◆ Tugas 1 ◆
Salin ulang semua baris pada entri klasifikasi makhluk hidup di bawah ini tanpa perubahan apa pun. Jangan sertakan gambarnya dalam jawaban.

Belakangan ini media sosial maupun media masa telah diramaikan oleh kabar pemblokiran sejumlah situs media Islam yang diduga bernafaskan ajaran radikal oleh Kementerian Komunikasi dan Informatika (Kominfo) atas rekomendasi dari Badan Nasional Penanggulangan Terorisme (BNPT). Hal tersebut tentu saja menuai polemik di tengah masyarakat; baik itu positif maupun negatif.
Melalui surat Nomor 149/ K.BNPT/3/2015, BNPT meminta kepada Kementerian Komunikasi dan Informatika untuk memblokir sejumlah situs web. Pemblokiran itu dilakukan karena situs-situs tersebut dianggap sebagai penggerak paham radikalisme dan sebagai simpatisan radikalisme. Beberapa situs yang diblokir tersebut antara lain arrahmah.com, voa-islam.com, ghur4ba.blogspot.com, panjimas.com, thoriquna.com, dakwatuna.com, kafilahmujahid.com, an-najah.net, muslimdaily.net, dan hidayatullah.com, salam-online.com, aqlislamiccenter.com, kiblat.net, dakwahmedia.com, muqawamah.com, lasdipo.com. Akan tetapi, beberapa situs yang diblokir tersebut masih bisa dibuka.
Sebelumnya, Badan Nasional Penanggulangan Teroris (BNPT) telah mengungkapkan empat kriteria yang membuat suatu situs dianggap radikal, yaitu: Pertama, menyebarkan konten yang mengajak atau mengarahkan tindakan anarkis dan terorisme; Kedua, mengandung unsur Sara (suku, agama dan ras); Ketiga, takfiri (mengkafirkan seseorang atau kelompok), dan Keempat, melakukan propaganda yang mengandung unsur kebencian, kekerasan, ancaman, anjuran berjihad yang mengharuskan pergi ke negara-negara seperti Syiria.
Menariknya, setelah menuai banyak kontroversi di media cetak maupun di media sosial, polemik ini justru terkesan seperti permainan bola pingpong. Komjen Pol Saud Usman Nasution, selaku kepala BNPT mengatakan bahwa tanggungjawab untuk menjelaskan alasan pemblokiran sejumlah situs bukan berada pada tangan BNPT, tetapi Dirjen Aplikasi Kominfo. Pihaknya hanya memberi masukan dan saran terhadap regulator yang ada di negeri ini, namun di kesempatan lain Menkominfo Rudiantara meminta awak media untuk menanyakan kepada BNPT langsung tentang alasan pemblokiran.

◆ Tugas 2 ◆
Jawab pertanyaan berikut berdasarkan bacaan.
(a) Kementerian apa yang diminta BNPT untuk memblokir sejumlah situs web?
(b) Ada berapa kriteria yang diungkapkan BNPT untuk menganggap suatu situs radikal?
(c) Siapa kepala BNPT yang disebut dalam bacaan?

◆ Bahan Latihan ◆
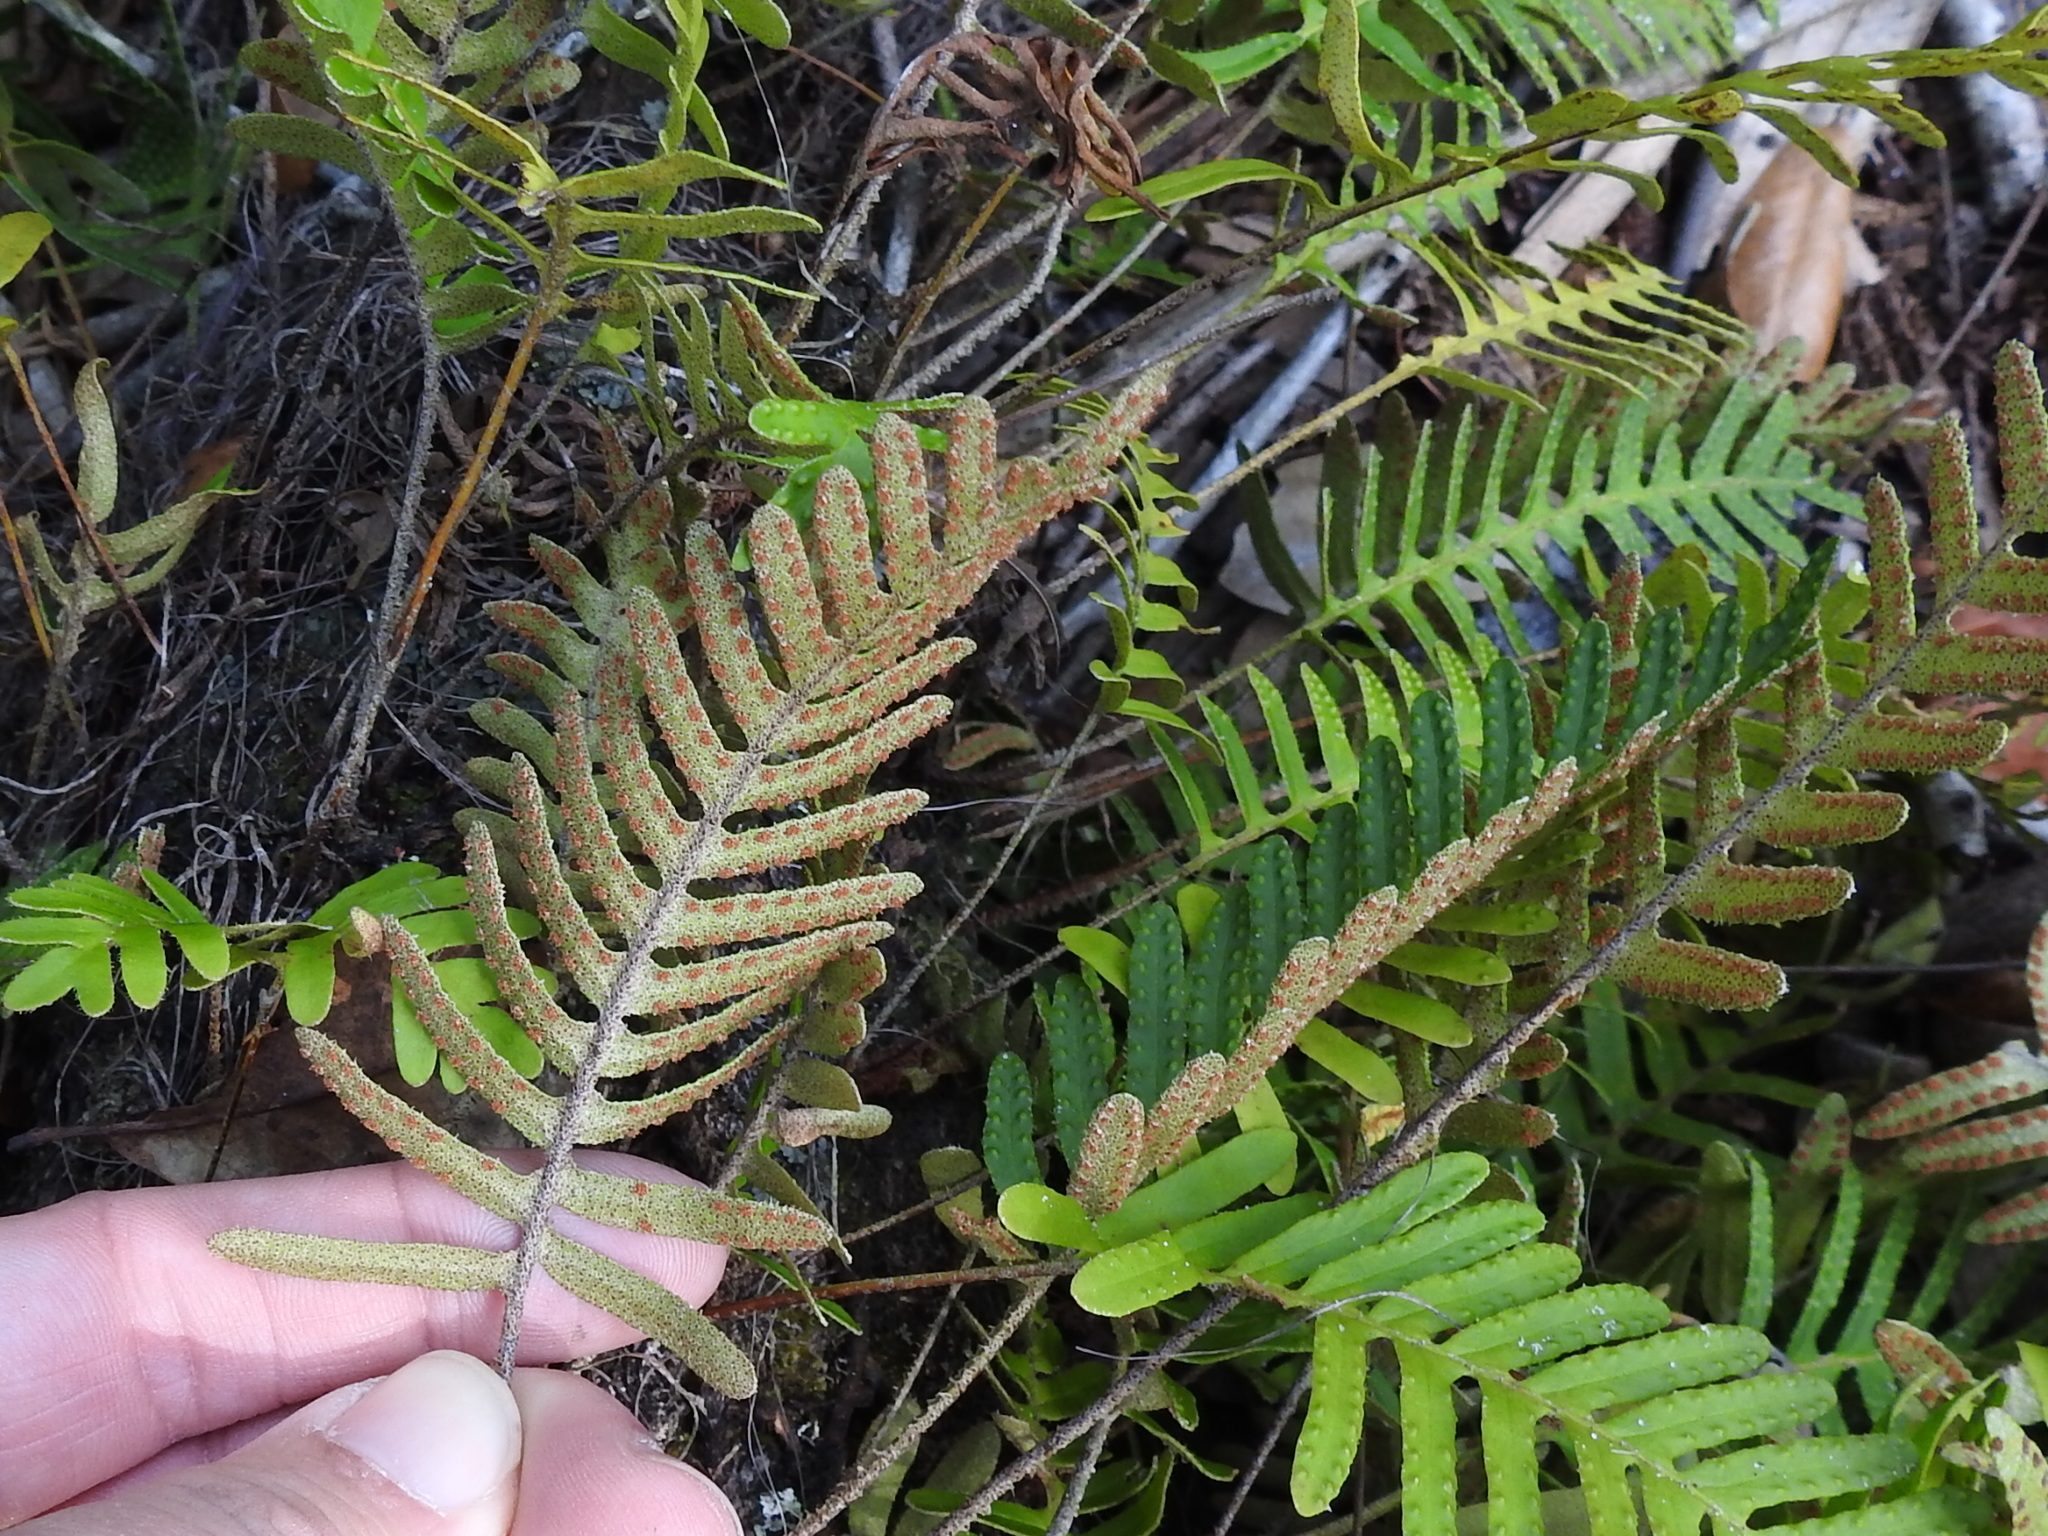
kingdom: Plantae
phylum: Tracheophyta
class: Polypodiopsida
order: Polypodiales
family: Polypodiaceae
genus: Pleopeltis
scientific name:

◆ Hasil Tugas 1 ◆
kingdom: Plantae
phylum: Tracheophyta
class: Polypodiopsida
order: Polypodiales
family: Polypodiaceae
genus: Pleopeltis
scientific name:

◆ Hasil Tugas 2 ◆
(a) Kementerian Komunikasi dan Informatika
(b) Empat
(c) Komjen Pol Saud Usman Nasution